The problem
Reproduce each line below precisely. Drop the pictures.

Data shown
━━━━━━
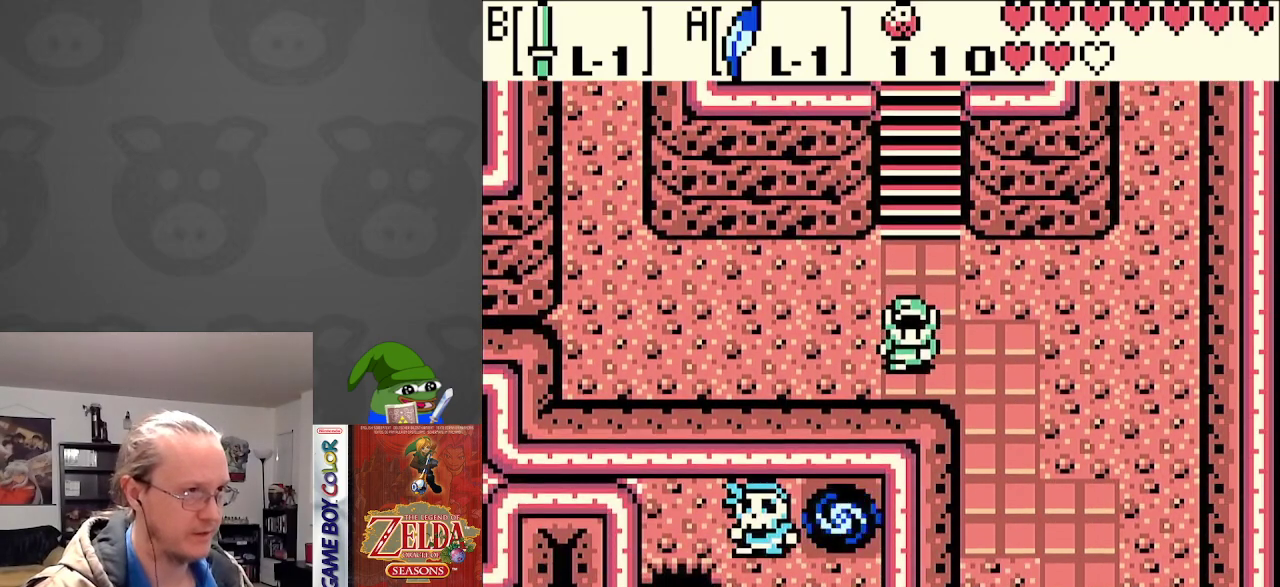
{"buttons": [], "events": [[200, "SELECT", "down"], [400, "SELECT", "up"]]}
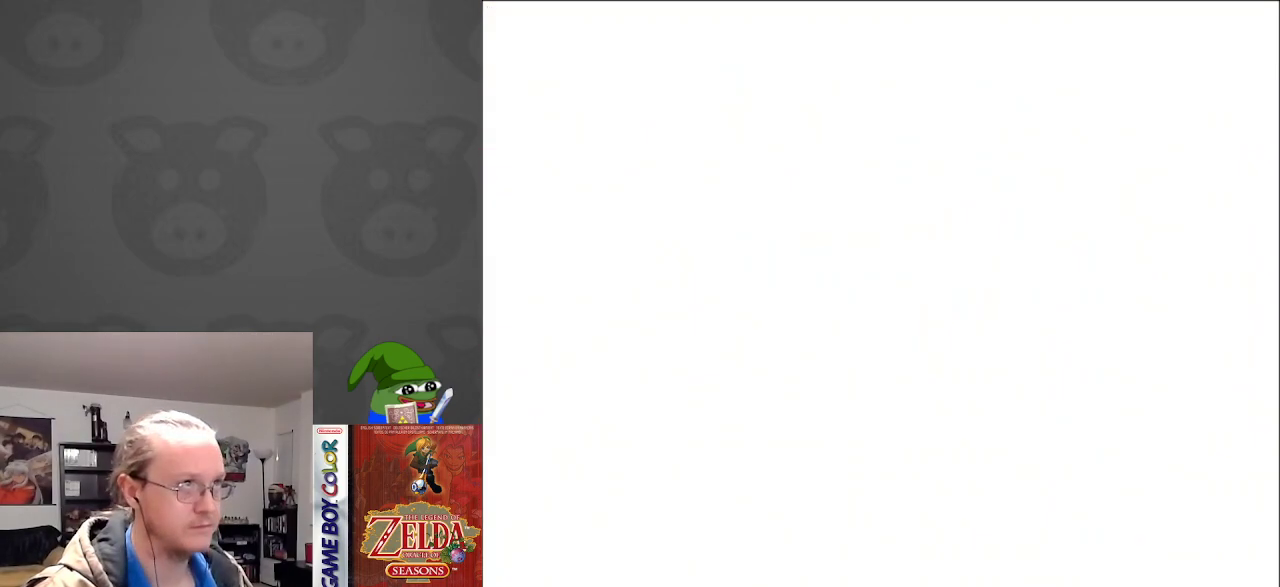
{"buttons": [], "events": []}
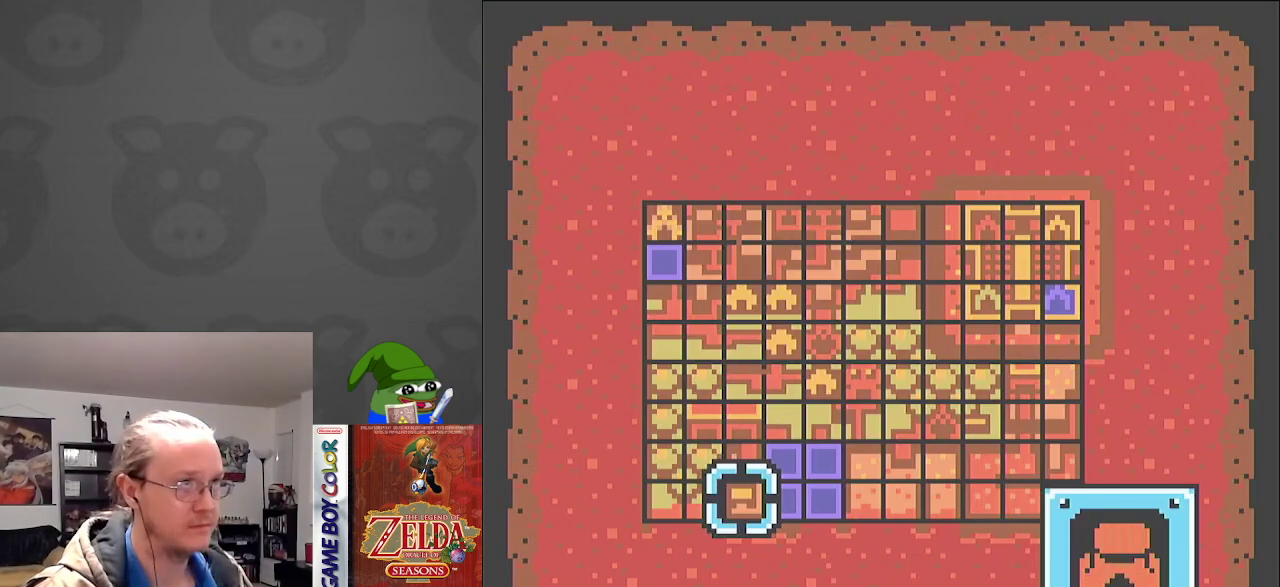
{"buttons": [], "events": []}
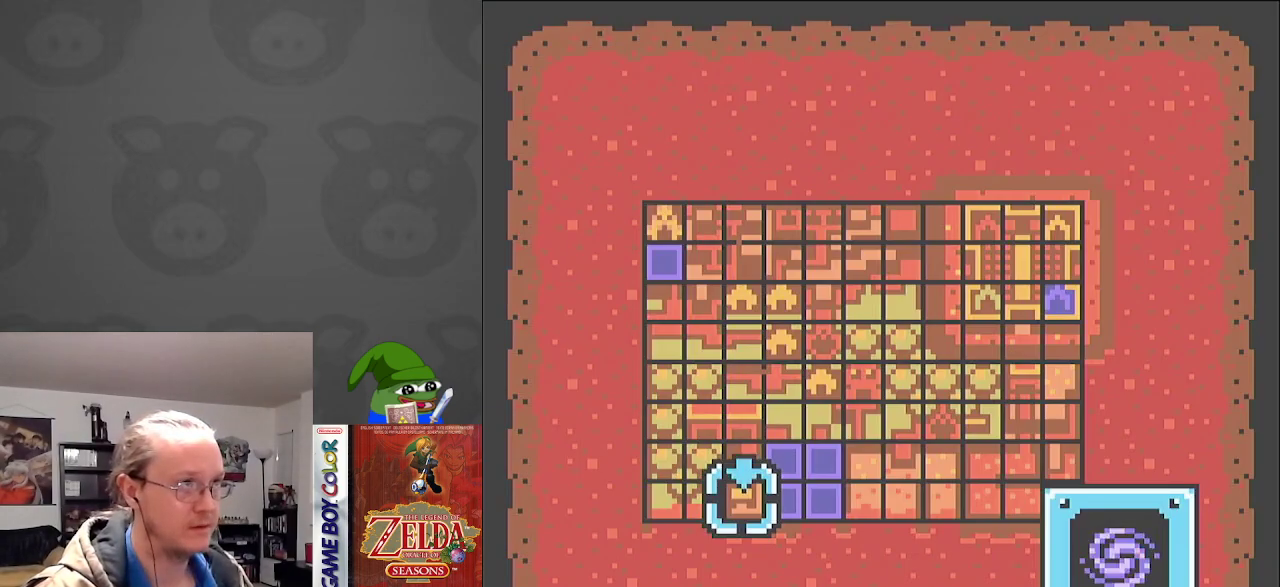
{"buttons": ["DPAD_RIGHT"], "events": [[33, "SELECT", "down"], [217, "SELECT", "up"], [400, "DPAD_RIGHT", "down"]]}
━━━━━━
Solved exercise
{"buttons": [], "events": [[200, "SELECT", "down"], [400, "SELECT", "up"]]}
{"buttons": [], "events": []}
{"buttons": [], "events": []}
{"buttons": ["DPAD_RIGHT"], "events": [[33, "SELECT", "down"], [217, "SELECT", "up"], [400, "DPAD_RIGHT", "down"]]}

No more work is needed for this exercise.